### Texto do documento

Acórdão nº 14456/19.4 T8LSB.L1-8 de Court of Appeal of Lisbon (Portugal), 20 de Janeiro de 2022

Magistrado ResponsávelTERESA SANDIÃES
Data da Resolução20 de Janeiro de 2022
EmissorCourt of Appeal of Lisbon (Portugal)

Decisão Texto Parcial:


Acordam os Juízes da 8ª Secção Cível do Tribunal da Relação de Lisboa V.M.

intentou ação especial de prestação de contas contra F.M., pedindo a citação da R., nos termos previstos no artigo 946.º n.º 1 do CPC, para, no prazo de trinta dias, querendo, contestar as contas apresentadas pela A.; a condenação da R. no saldo que se vier a apurar das contas apresentadas pela A. e que esta apresenta no montante de € 16.693,00 (dezasseis mil seiscentos e noventa e três euros), bem como no pagamento de juros civis, desde a data da citação até ao integral e efetivo pagamento.

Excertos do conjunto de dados
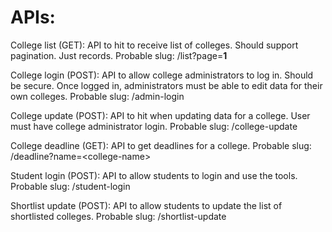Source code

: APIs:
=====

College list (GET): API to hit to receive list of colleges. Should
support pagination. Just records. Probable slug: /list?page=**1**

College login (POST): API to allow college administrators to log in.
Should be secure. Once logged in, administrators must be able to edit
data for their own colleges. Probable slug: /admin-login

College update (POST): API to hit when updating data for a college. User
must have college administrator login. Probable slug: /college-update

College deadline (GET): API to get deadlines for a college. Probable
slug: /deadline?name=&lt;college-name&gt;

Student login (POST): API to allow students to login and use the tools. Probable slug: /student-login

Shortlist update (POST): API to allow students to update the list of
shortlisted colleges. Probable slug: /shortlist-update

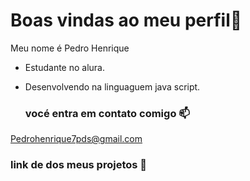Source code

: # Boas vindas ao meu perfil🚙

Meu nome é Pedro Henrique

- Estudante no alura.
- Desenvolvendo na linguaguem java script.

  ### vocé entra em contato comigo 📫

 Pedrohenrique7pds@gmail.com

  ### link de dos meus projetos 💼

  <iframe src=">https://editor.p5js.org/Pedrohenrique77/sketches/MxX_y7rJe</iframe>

### Lista de tarefas
1. Reescreva o trecho do acórdão de "Magistrado ResponsávelTERESA SANDIÃES" a "e efetivo pagamento.", substituindo "citação" por "notificação".
2. Segundo o acórdão, qual é o montante do saldo que V.M. apresenta nas contas?
3. Explique, em uma a três frases, com que fim V.M. pediu a citação de F.M., de acordo com o acórdão.

### Respostas abaixo
1.
Magistrado ResponsávelTERESA SANDIÃES
Data da Resolução20 de Janeiro de 2022
EmissorCourt of Appeal of Lisbon (Portugal)

Decisão Texto Parcial:


Acordam os Juízes da 8ª Secção Cível do Tribunal da Relação de Lisboa V.M.

intentou ação especial de prestação de contas contra F.M., pedindo a notificação da R., nos termos previstos no artigo 946.º n.º 1 do CPC, para, no prazo de trinta dias, querendo, contestar as contas apresentadas pela A.; a condenação da R. no saldo que se vier a apurar das contas apresentadas pela A. e que esta apresenta no montante de € 16.693,00 (dezasseis mil seiscentos e noventa e três euros), bem como no pagamento de juros civis, desde a data da notificação até ao integral e efetivo pagamento.

2. € 16.693,00 (dezasseis mil seiscentos e noventa e três euros).

3. V.M. pediu a citação de F.M., nos termos do artigo 946.º n.º 1 do CPC, para que F.M., querendo, contestasse no prazo de trinta dias as contas apresentadas por V.M.